In appearances this week, he has vented his frustrations with suburban women, a critical voting bloc that polls suggest he has lost to Democratic nominee Joe Biden, mixing an uncharacteristic personal plea with raw resentment and a curious claim of achievement.
"Suburban women, will you please like me? I saved your damn neighborhood, OK?" he said at a rally in Johnstown, Pennsylvania.
In Des Moines, he jabbed at Iowa farmers, who were battered by his trade war with China, saying they apparently prefer government handouts to "working their asses off."
At a town hall in Miami, he refused to disavow a far-right conspiracy-mongering group that falsely alleges a cabal of Satan-worshiping pedophiles is trying to take over the government. He also falsely claimed that America is "turning the corner" on the pandemic on a day when new infections and hospitalizations rose to their highest levels since April.
And on Friday, in a pitch to older voters at an indoor event in Fort Myers, Florida, Trump reiterated his ageist attacks on Biden, saying the 77-year-old former vice president is "gone," and warning Health and Human Services Secretary Alex Azar, seated nearby, that any delay in developing a COVID-19 vaccine would be his fault.

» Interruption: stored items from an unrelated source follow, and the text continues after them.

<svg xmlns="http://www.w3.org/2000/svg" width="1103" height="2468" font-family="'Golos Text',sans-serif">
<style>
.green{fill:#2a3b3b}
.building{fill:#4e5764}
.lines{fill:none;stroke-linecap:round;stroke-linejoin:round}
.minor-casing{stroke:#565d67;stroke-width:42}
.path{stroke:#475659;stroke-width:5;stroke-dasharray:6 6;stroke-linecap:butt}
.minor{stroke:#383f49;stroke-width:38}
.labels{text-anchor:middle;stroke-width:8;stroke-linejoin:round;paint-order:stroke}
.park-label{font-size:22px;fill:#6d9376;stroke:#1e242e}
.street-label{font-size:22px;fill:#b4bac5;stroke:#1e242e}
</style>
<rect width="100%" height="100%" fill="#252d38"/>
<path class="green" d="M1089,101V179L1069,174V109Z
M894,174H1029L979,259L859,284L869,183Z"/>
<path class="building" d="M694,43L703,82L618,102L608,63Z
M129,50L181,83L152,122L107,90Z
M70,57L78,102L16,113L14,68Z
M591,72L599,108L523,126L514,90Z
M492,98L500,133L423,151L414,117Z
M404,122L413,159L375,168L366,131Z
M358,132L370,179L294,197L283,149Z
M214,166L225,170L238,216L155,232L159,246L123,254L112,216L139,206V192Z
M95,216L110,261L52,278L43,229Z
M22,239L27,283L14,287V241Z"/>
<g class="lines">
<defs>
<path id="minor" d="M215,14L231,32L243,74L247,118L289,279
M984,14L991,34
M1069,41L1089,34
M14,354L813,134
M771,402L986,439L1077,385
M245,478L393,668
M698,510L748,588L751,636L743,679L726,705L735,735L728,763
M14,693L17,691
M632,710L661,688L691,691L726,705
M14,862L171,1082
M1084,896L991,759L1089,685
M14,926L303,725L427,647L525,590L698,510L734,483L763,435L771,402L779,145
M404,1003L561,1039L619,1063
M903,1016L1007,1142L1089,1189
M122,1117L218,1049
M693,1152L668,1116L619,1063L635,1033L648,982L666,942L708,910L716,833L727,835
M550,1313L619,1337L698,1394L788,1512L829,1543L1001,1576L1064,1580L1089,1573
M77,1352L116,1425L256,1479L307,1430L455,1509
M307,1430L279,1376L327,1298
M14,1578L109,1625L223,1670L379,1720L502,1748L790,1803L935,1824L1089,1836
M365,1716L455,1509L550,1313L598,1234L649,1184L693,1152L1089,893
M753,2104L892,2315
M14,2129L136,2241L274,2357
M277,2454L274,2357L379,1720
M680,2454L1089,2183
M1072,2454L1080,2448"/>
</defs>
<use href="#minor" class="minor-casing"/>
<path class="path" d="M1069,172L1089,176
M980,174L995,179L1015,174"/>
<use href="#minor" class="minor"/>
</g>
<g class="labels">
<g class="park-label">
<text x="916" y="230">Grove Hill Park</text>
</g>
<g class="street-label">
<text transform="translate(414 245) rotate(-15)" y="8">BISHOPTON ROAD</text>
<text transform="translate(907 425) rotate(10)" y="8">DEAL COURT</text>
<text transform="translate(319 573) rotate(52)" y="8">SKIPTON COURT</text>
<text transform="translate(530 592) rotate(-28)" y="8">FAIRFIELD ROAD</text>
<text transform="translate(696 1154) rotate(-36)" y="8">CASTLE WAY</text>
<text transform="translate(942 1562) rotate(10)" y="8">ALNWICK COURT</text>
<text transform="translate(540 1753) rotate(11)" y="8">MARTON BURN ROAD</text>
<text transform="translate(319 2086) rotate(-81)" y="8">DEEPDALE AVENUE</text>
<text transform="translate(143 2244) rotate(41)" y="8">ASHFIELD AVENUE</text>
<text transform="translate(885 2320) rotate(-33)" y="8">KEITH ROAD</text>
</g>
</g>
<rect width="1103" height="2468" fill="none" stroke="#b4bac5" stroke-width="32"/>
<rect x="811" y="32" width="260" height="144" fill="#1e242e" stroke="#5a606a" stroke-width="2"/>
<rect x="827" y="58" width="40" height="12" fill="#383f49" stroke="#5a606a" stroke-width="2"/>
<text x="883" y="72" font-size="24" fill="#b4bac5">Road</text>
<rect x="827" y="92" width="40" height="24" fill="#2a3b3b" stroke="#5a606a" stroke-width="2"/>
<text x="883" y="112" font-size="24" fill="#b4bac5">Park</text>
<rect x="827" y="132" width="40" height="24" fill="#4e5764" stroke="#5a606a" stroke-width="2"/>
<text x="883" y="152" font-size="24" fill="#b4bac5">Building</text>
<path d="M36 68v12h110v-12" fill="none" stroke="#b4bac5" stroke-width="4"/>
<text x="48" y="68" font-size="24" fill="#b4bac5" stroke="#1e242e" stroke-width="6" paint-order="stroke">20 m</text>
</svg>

"We're counting on you," he told Azar, then turning to the audience. "I'm going to blame him if this stuff doesn't happen fast."
Trump also attacked a Republican senator facing a difficult reelection fight and whose seat could determine if Republicans continue to control the Senate next year.
Sen. Susan Collins of Maine was "not worth the work," he tweeted, citing a "nasty rumor out there" that she would not vote to confirm conservative jurist Amy Coney Barrett to the Supreme Court. A Senate vote has been scheduled for Oct. 22.
It wasn't a rumor. Collins has said publicly that she would not vote to confirm a nominee this close to an election. Moreover, Republicans are desperate to hold her seat in the Senate, but with a 53-47 majority, do not need her vote to confirm Barrett to the high court.